> [Exercise details]: Repeat each entry exactly. Drop every image.

> [Information]:
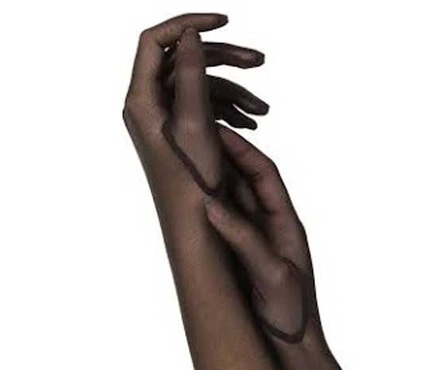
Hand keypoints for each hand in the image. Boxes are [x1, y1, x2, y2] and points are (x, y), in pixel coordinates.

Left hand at [123, 13, 266, 195]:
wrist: (197, 234)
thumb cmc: (193, 189)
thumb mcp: (195, 126)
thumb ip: (191, 76)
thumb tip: (192, 35)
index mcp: (142, 102)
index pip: (156, 41)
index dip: (189, 25)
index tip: (224, 22)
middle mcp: (149, 109)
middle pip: (184, 62)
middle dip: (223, 60)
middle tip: (259, 61)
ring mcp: (166, 124)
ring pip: (200, 88)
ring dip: (234, 92)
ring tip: (263, 111)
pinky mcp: (182, 139)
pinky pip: (205, 110)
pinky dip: (229, 111)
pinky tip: (253, 123)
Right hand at [203, 127, 319, 343]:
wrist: (294, 350)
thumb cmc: (292, 315)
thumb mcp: (272, 274)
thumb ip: (245, 239)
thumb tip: (212, 205)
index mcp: (287, 226)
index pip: (264, 175)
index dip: (241, 150)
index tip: (216, 129)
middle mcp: (273, 229)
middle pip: (246, 181)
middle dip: (222, 157)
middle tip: (193, 135)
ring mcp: (258, 243)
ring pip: (233, 202)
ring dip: (213, 180)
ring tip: (185, 160)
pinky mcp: (244, 259)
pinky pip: (226, 226)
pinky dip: (209, 209)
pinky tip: (188, 201)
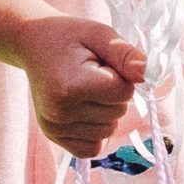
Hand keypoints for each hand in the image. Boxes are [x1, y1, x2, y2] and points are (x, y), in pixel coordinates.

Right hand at [13, 15, 147, 157]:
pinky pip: (92, 148)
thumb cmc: (71, 37)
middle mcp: (61, 112)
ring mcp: (55, 128)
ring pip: (109, 131)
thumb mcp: (100, 34)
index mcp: (73, 85)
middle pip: (118, 113)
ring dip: (106, 111)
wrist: (33, 43)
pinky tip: (84, 110)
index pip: (124, 92)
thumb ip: (126, 55)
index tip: (101, 63)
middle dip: (113, 93)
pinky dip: (96, 132)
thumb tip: (150, 74)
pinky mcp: (53, 137)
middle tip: (91, 74)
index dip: (120, 75)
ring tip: (85, 89)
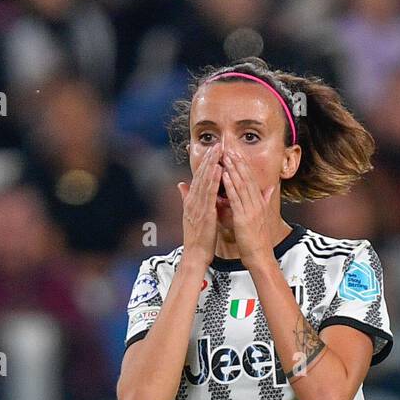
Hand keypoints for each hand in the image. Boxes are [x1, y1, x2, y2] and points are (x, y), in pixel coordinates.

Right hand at [178, 145, 220, 262]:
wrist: (195, 255)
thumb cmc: (197, 238)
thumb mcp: (191, 215)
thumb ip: (186, 198)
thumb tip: (180, 184)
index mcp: (191, 201)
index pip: (199, 178)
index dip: (205, 163)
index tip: (212, 150)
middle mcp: (193, 201)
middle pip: (201, 175)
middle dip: (209, 158)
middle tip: (217, 144)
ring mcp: (198, 206)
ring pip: (205, 181)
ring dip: (212, 164)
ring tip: (218, 151)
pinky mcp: (204, 213)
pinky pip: (210, 194)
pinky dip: (214, 181)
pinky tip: (218, 169)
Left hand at [219, 147, 276, 266]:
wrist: (260, 257)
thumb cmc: (257, 240)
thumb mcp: (262, 217)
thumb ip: (265, 201)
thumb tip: (270, 188)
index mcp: (260, 203)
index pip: (252, 179)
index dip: (244, 165)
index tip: (237, 153)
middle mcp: (257, 204)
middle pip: (247, 178)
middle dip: (238, 162)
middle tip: (230, 148)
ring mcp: (251, 210)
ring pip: (241, 185)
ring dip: (233, 170)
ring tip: (226, 156)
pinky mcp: (244, 218)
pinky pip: (236, 199)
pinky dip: (230, 186)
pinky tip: (224, 175)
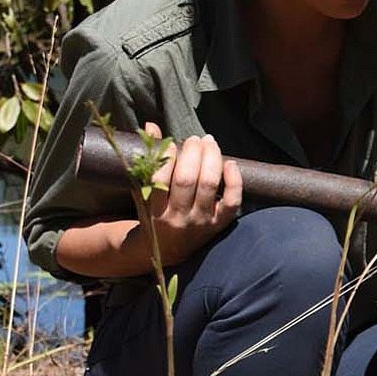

> [Exercise answer]:
Hand keypoints for each hand in the image. Boxes are [x1, y1, x2, y2] and points are (x, y), in pixel coordinates.

Left hand at [123, 13, 266, 195]:
wrist: (197, 234)
thumb cmc: (193, 189)
thumb mcp: (195, 126)
thumb ip: (191, 76)
thumb tip: (192, 35)
index mcp: (142, 102)
index pip: (156, 41)
index dip: (189, 25)
index tip: (224, 22)
middle mcp: (149, 109)
middle pip: (184, 62)
middle dip: (223, 60)
middle tip: (259, 61)
ring mcp: (166, 124)
ring pip: (200, 88)
ring dip: (234, 92)
ring tip: (263, 111)
pinky mcp: (182, 139)
pinky pip: (205, 110)
pinky dip: (229, 111)
pinky tip: (253, 123)
Right hand at [203, 127, 319, 343]:
wrist: (294, 350)
thumb cmc: (292, 315)
thumb mcp: (272, 274)
thumb ip: (245, 239)
thumb tip: (212, 205)
index mcp: (287, 226)
index pip: (264, 175)
index dip: (241, 150)
index tip: (216, 129)
middle mcp: (273, 229)
middle pip: (246, 181)
middle dip: (222, 157)
middle tip: (193, 135)
ring mcp: (258, 243)
ring pip: (233, 202)
ring dip: (213, 180)
ring tip: (185, 160)
pinky mcp: (244, 259)
pinky pip: (226, 226)
pinky dip: (209, 209)
pinky tip: (188, 201)
Hand keypoints for each hand in the image. Boxes are [x1, y1, x2, y2] and points are (x, y), in pixel coordinates.

Right hand at [13, 15, 147, 157]:
pinky pip: (92, 148)
thumb cmc: (71, 37)
middle mcp: (61, 112)
ring mcp: (55, 128)
ring pip: (109, 131)
thumb mcp: (100, 34)
index mcp: (73, 85)
middle pip: (118, 113)
ring dip: (106, 111)
wrist: (33, 43)
pinky tip: (84, 110)
index pip: (124, 92)
thumb ip: (126, 55)
index tip: (101, 63)
middle dip: (113, 93)
pinky dip: (96, 132)
thumb tip: (150, 74)
pinky mcp: (53, 137)
middle tip: (91, 74)
index dip: (120, 75)
ring tip: (85, 89)
Hand keypoints for each hand in the image. Boxes are [x1, y1, x2, y2] and points are (x, y), in pixel coordinates.

Right hand at [178, 145, 220, 262]:
wrist: (195, 255)
thumb cmc: (197, 238)
thumb mcp: (191, 215)
thumb ip: (186, 198)
thumb tip: (180, 184)
index mcp: (191, 201)
index pip: (199, 178)
index dip: (205, 163)
index tip: (212, 150)
middle mcp: (193, 201)
middle pip: (201, 175)
middle dip: (209, 158)
middle tip: (217, 144)
ring mcp: (198, 206)
ring pip: (205, 181)
ring dip: (212, 164)
ring tip: (218, 151)
pinky mcp: (204, 213)
pinky pip: (210, 194)
pinky dip: (214, 181)
pinky tip: (218, 169)
Left hand at [219, 147, 276, 266]:
wrist: (260, 257)
thumb cmc: (257, 240)
thumb mcp: (262, 217)
thumb ip: (265, 201)
thumb tip: (270, 188)
index mcp: (260, 203)
index pip: (252, 179)
index dip: (244, 165)
index tip: (237, 153)
middle mcp: (257, 204)
middle pip: (247, 178)
middle dip: (238, 162)
middle tip: (230, 148)
ring mcp: (251, 210)
ring pip: (241, 185)
ring dip: (233, 170)
ring tip: (226, 156)
pinky mcp: (244, 218)
pinky pip: (236, 199)
pinky dip: (230, 186)
pinky tip: (224, 175)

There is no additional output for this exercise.